_Arbeitsauftrag_. Schreiben Sie den Abschnitt der Kolumne über die Brachzeit neu, beginnend mit „Brachzeit: Dieser alte“ und fortlaufend bis einschließlich „Neues wachsen kann.“. Benennen Sie dabei „Dreifelderwirtschaft“ überall in „Fruchtwechselwirtschaft“ um.

_Ausgewählter Textauszug_.
----

Brachzeit

Kolumne:

Im Winter ist Brachzeit. Auch wenn der Schnee vielerorts noch auf sich warten lässt, ist im Februar nach wie vor eine Zeit des Ruhens: In der Erde ruhen Samen, Knollen und Zwiebeln; einige Tiere halten Winterschlaf oder verharren in der Winterstarre; Bäume und Sträucher stehen entlaubt da, ohne sichtbares Zeichen ihres Lebens.

Brachzeit: Dieser alte Begriff aus der Landwirtschaft fasziniert mich jeden Winter aufs Neue. Ursprünglich stammt diese Bezeichnung aus der Zeit, als die Bauern die Dreifelderwirtschaft pflegten. Abwechslungsweise lag stets eines der drei Ackerfelder brach, das heisst, es war unbebaut. So konnte sich der Boden erholen und war im drauffolgenden Jahr wieder fruchtbar. Obwohl die heutige Landwirtschaft keine Dreifelderwirtschaft mehr kennt, ruht nach wie vor das Land im Winter. Es ist eine Zeit des Wartens und der Ruhe, während die Natur neue Kräfte sammelt, damit -anschliessend wieder Neues wachsen kann.

----

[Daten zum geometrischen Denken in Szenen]
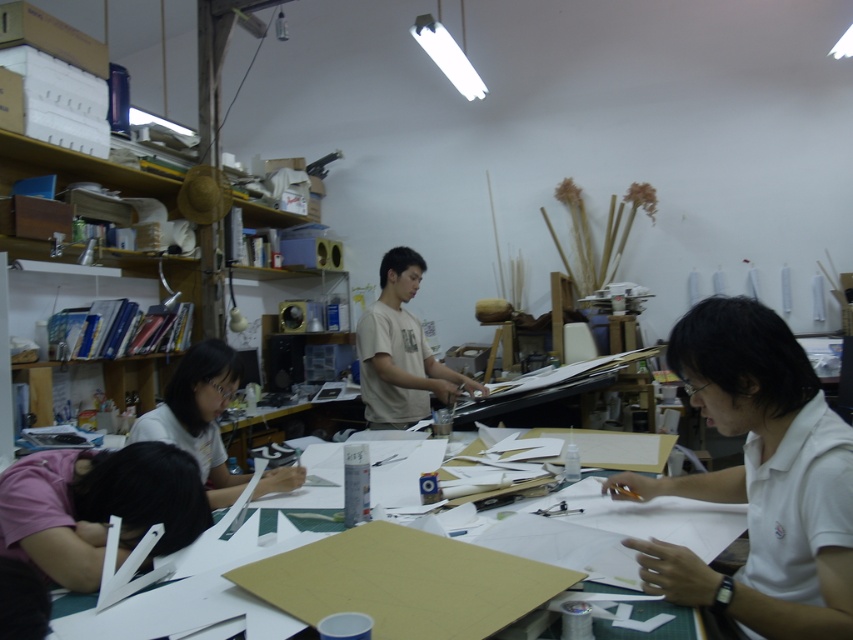
The width and height of the screenshot is (853, 640). Describe the element at coordinates (759, 477) in the screenshot. I see `white matte shirt at lower right` at that location.

Who is positioned more to the left, white matte shirt at lower right or white matte shirt at center?

white matte shirt at center

Does point (680, 339) lie in front of point (196, 428)?

Yes, it is.

Find the location of a particular element. This screenshot has width=853, height=640. white matte shirt at lower right is located at coordinates (759, 477).

Can you confirm if white matte shirt at lower right is positioned to the left of light brown t-shirt at center?

Incorrect, white matte shirt at lower right is not on the left side of light brown t-shirt at center.

Can you confirm if white matte shirt at lower right is positioned below light brown t-shirt at center?

Yes.

From the picture: Who is more forward, (811, 563) or (413, 374)?

Point (811, 563) is more forward.

Locate an element on the screen. Image resolution: width=853 pixels, height=640 pixels. white matte shirt at lower right is located at coordinates (759, 477).

In the scene shown: Which is above, light brown t-shirt at center or white matte shirt at center?

Positioned higher is light brown t-shirt at center.

Between light brown t-shirt at center and white matte shirt at center, which one has less height?

Standing shorter between the two is white matte shirt at center.

From the picture: Who is more forward, (445, 397) or (148, 440)?

Point (148, 440)

Identify the location of light brown t-shirt at center. This screenshot has width=853, height=640. (399, 352).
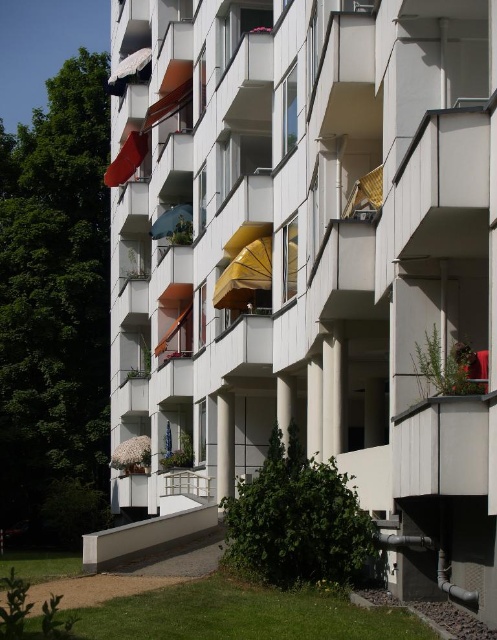
Where is `matte red umbrella at upper left`? The image size is (497, 640). matte red umbrella at upper left is located at coordinates (127, 160).

This screenshot has height=640, width=497. What are the coordinates of `matte red umbrella at upper left` in the screenshot? It's located at (127, 160).

The image size is (497, 640). In order to click on matte red umbrella at upper left in this screenshot , I will do `click(127, 160)`.

Between matte blue umbrella at center and blue fabric umbrella at center, which one is positioned lower?

blue fabric umbrella at center

Which is more to the left, matte blue umbrella at center or blue fabric umbrella at center?

From the viewer's perspective, blue fabric umbrella at center appears more on the left side.

In order to click on matte blue umbrella at center in this screenshot , I will do `click(170, 220)`.

Is matte red umbrella at upper left to the right of matte blue umbrella at center from the viewer's perspective?

No, matte red umbrella at upper left is not to the right of matte blue umbrella at center.

This screenshot has height=640, width=497. Describe the element at coordinates (127, 160) in the screenshot. I see `matte red umbrella at upper left` at that location.

Where is `matte red umbrella at upper left`? Image resolution: width=497 pixels, height=640 pixels. matte red umbrella at upper left is located at coordinates (127, 160).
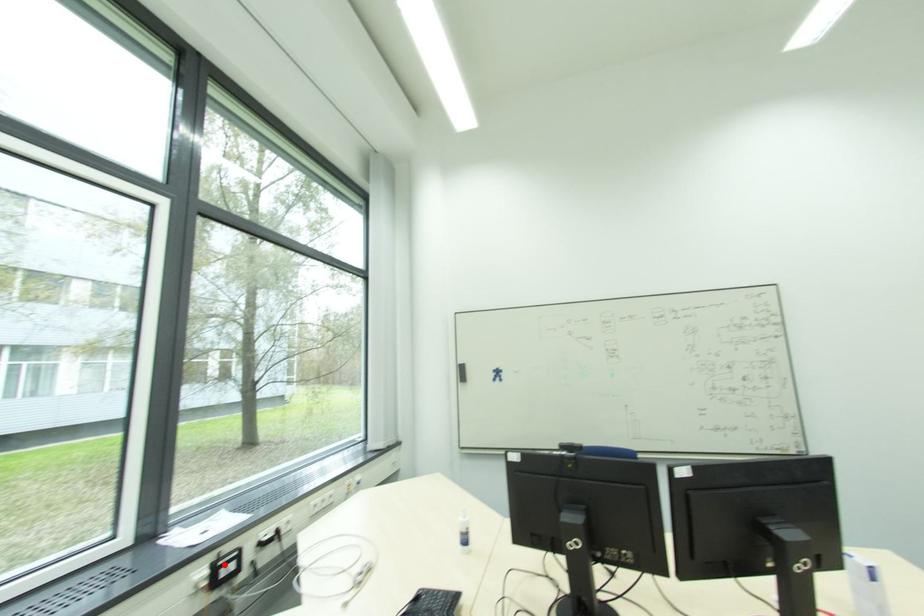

----

_Lösung_.
Brachzeit: Dieser alte Begriff aus der Landwirtschaft fasziniert mich jeden Winter aufs Neue. Ursprünglich stammt diese Bezeichnung aus der Zeit, als die Bauern die Fruchtwechselwirtschaft pflegten. Abwechslungsweise lag stets eines der drei Ackerfelder brach, das heisst, es war unbebaut. So konnte sich der Boden erholen und war im drauffolgenden Jahr wieder fruchtbar. Obwohl die heutige Landwirtschaft keine Fruchtwechselwirtschaft mehr kennt, ruht nach wie vor das Land im Winter. Es ist eine Zeit des Wartens und der Ruhe, während die Natur neue Kräfte sammelt, damit -anschliessend wieder Neues wachsen kann.